Goulet reckons large investors netting 20% of their forex flows through Siege would save millions of dollars a year.
“If you are systematically trading with the same banks you can assume the bank knows what you are doing,” he said. “That doesn’t correspond with reducing your footprint.”
The biggest challenges facing FX start ups are settlement risk and operational differences, where an asset manager’s system is not compatible in matters such as legal documentation.
Because FX is traded bilaterally “over-the-counter” rather than on exchanges, there is a credit exposure for two days after the trade is executed before funds are exchanged.
While this is not a concern for a major fund manager trading with a big bank as its counterparty, it puts them off dealing with start ups, said David Mercer, CEO of LMAX Exchange said.

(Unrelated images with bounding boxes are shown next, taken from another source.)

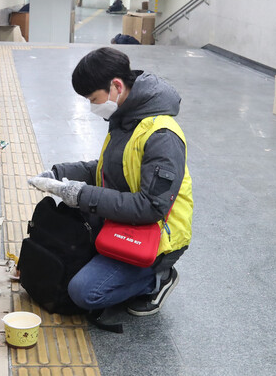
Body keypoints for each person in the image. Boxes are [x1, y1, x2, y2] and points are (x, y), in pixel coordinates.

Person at [27, 47, 193, 318]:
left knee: (83, 291)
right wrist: (58, 173)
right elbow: (107, 169)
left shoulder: (162, 135)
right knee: (62, 255)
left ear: (116, 86)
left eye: (94, 99)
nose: (92, 107)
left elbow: (151, 207)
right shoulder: (124, 118)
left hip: (156, 237)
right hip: (122, 223)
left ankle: (158, 278)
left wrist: (80, 195)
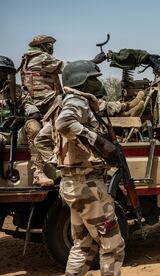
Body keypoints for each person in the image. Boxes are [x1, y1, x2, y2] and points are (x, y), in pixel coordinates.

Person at [43, 60, 124, 275]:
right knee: (113, 245)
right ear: (81, 81)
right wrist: (98, 141)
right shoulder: (77, 101)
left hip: (73, 185)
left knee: (83, 245)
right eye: (93, 78)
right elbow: (64, 123)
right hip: (88, 186)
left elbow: (43, 137)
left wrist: (55, 162)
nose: (97, 82)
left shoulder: (60, 102)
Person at [19, 35, 64, 186]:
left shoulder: (26, 59)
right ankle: (39, 172)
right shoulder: (41, 57)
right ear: (41, 45)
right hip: (43, 109)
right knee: (37, 129)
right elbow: (66, 68)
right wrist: (91, 63)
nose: (52, 48)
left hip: (39, 108)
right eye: (49, 44)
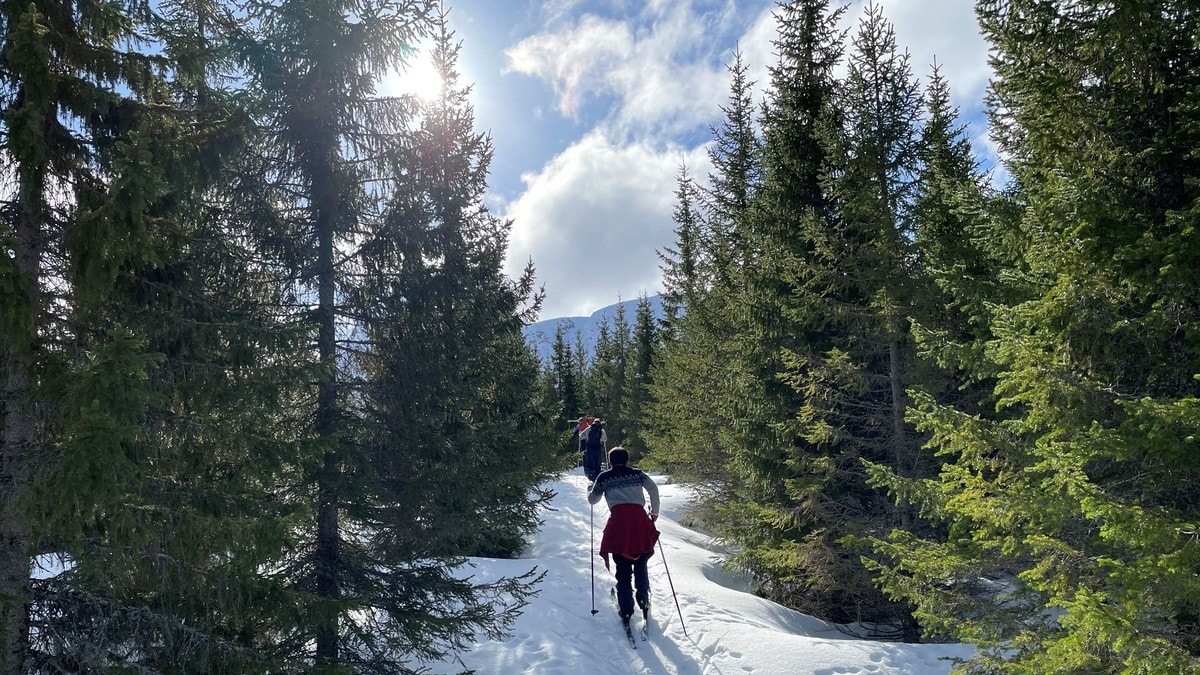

“The large banks still dominate FX trading for this reason (operational issues such as legal documentation). That might change in the next 10 years but for now, the new providers are very much niche providers,” Ugo Lancioni, managing director of currency management at Neuberger Berman, said.
None of the half a dozen funds canvassed by Reuters appeared concerned yet about market concentration, saying they were open to trading with start ups but the credit issue needed solving.
If anything, the squeeze on forex trading profitability since the 2008 financial crisis has made it difficult for smaller banks to compete with the giants on price.
Andreas Anschperger, European head of FX trading at Allianz Global Investors said he had not observed an adverse impact. His company has opted to receive FX quotes from 10-15 banks, down from as many as 20 some years ago.
“(The big banks) have the ability to support us, we can select a full suite of services,” he told Reuters.